Start of SELECTED TEXT

Tens of thousands of Australians live and work close to coal-fired power plants. The cocktail of gaseous and particulate pollutants arising from coal power generation is injurious to human health. All are associated with an increased risk of heart attack and stroke in the days after exposure and subsequently with the development of chronic cardiopulmonary diseases.

A recent article in the Medical Journal of Australia details the mechanisms of these health impacts, reviews their inadequate documentation in Australia and the lack of political will to address them. Here we summarise some of these findings and document inadequate action in communities from three states.

What is in the air?
We know from the Australian National Pollutant Inventory that there is considerable pollution from coal-related sources, for example in New South Wales coal mines and coal fired power stations are among the state's biggest polluters.

However, there are insufficient data from areas where people live to know the extent of the impact of this pollution on people on a daily basis. This is an obvious deficiency. In the Hunter Valley, some of the affected areas have higher rates of hospital admissions and emergency department presentations for respiratory diseases than the state average, but only for some age groups and some conditions. As noted in a report from NSW Health, just relying on hospital data is insufficient to really ascertain the health impacts of coal mining and burning in the region.

End of SELECTED TEXT

_YOUR GOAL_:
Write the next part of the text on coal-fired power pollution and health in Australia, picking up after its last sentence. The rows have nothing to do with this text.

Start of PROVIDED RECORDS

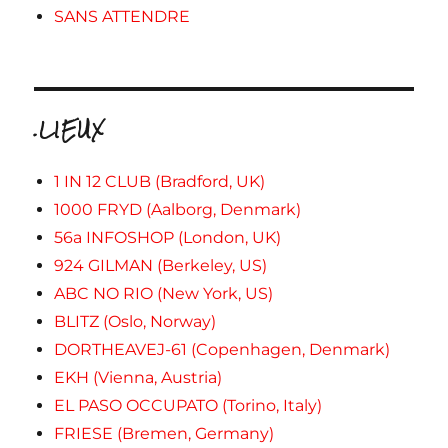
SANS ATTENDRE
.LIEUX
1 IN 12 CLUB (Bradford, UK)
1000 FRYD (Aalborg, Denmark)
56a INFOSHOP (London, UK)
924 GILMAN (Berkeley, US)
ABC NO RIO (New York, US)
BLITZ (Oslo, Norway)
DORTHEAVEJ-61 (Copenhagen, Denmark)
EKH (Vienna, Austria)
EL PASO OCCUPATO (Torino, Italy)
FRIESE (Bremen, Germany)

End of PROVIDED RECORDS

_EXERCISE RESULT_:
The two main gaseous pollutants of concern are sulphur and nitrogen dioxides. Most coal-fired power stations have been modified to reduce their level but some-such as Bayswater in NSW and Hazelwood in Victoria-are significant emitters of both gases. The level of sulphur dioxide (a strong respiratory irritant) in coal-fired power station emissions also depends on the amount of sulphur in the coal source, which varies considerably.

Of great concern among harmful pollutants are the particulates that are too small to see. Particles from the smoke stacks are inhaled into the lungs during breathing. The smaller the particles the deeper they penetrate. Some lodge in the lining of the lungs and cause inflammation.

The smaller particles pass through the lining to enter the blood stream and cause disease, predominantly inflammation of blood vessels leading to obstruction in other parts of the body such as, for example, the brain, causing stroke. The particles are made up of carbon and a range of toxic substances, including sulphur and nitrogen oxides. Some of these may be carcinogens.

There is no safe level for particulate pollution. The burden of disease is proportional to the level of exposure. These findings are the same in all communities throughout the world.